PCI-DSS Compliance

Three years ago I wrote about PCI-DSS explaining what it is and what requirements companies have to comply if they want to store, process or transmit cardholder data. However, today, I have more knowledge than three years ago about PCI because I have been working for the banking sector and some companies from then to try to protect their data. Therefore, I would like to share and write an overview about this standard.

Obviously, this standard has increasingly demanding requirements due to the fact that more and more people are using plastic card to buy online. As a result, the Payment Card Industry like the major card brands (Visa, MasterCard, American Express, etc) want to reinforce the requirements because they are losing money with the last attacks to the systems of merchants, processors, acquirers, issuers, and service providers. Consequently, it is mandatory to implement the requirements of PCI-DSS if you want to work with cardholder data. Until when? Maybe when all of us have our money in Google Bank. Nooo please!!

One of the latest change the council has done into the PCI-DSS standard has been last April when they released the 3.1 version which doesn't recommend the SSL libraries because last SSL vulnerabilities like FREAK, PODDLE, Heartbleed or BEAST are painful and dangerous for their pockets. However, policies and procedures like Security Policy, Change Management Procedure, Incident Response Procedure or the Security Development Methodology remain important if we want to protect our data and comply with this standard.

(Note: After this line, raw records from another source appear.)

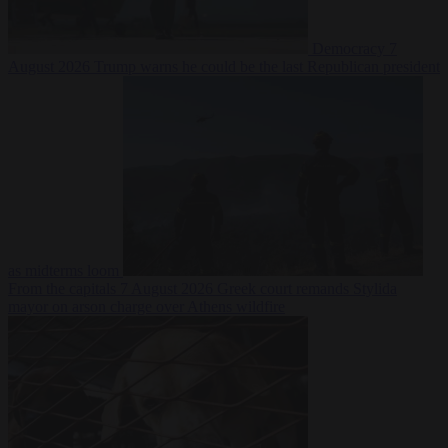
Democracy
7
August 2026
Trump warns he could be the last Republican president
as midterms loom
From the capitals
7 August 2026
Greek court remands Stylida
mayor on arson charge over Athens wildfire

Although documentation is essential and auditors couldn't audit anything without them, in fact, if it isn't written down, it doesn't exist, technical controls should be implemented as well. One of the technical control that more impact to me is how we should encrypt the cardholder data because we must encrypt the Data Encryption Key (DEK) with a Key Encryption Key (KEK), they must be store separately and KEK should be at least as strong as the DEK. The best option to do this is with an HSM appliance but the cheapest option is to store the cardholder data and DEK in a server and KEK and master key in another server. What does all of this mean? We have at least to encrypt the cardholder data with a key, this with another key store in other place, and this last key should be encrypted as well. All of this to protect cardholder data.

In addition to encryption keys, there are a lot of technical controls that we should take into account like two factor authentication for remote access to the PCI infrastructure, penetration test and vulnerability scan, user management, firewall installation, network and services segmentation, file integrity monitoring, IDS/IPS, retention of logs, etc.

Best regards my friend and remember, if you have to adapt your infrastructure to the PCI-DSS standard, you'll have to implement the 12 requirements to protect the most important thing for your customers, the cardholder data.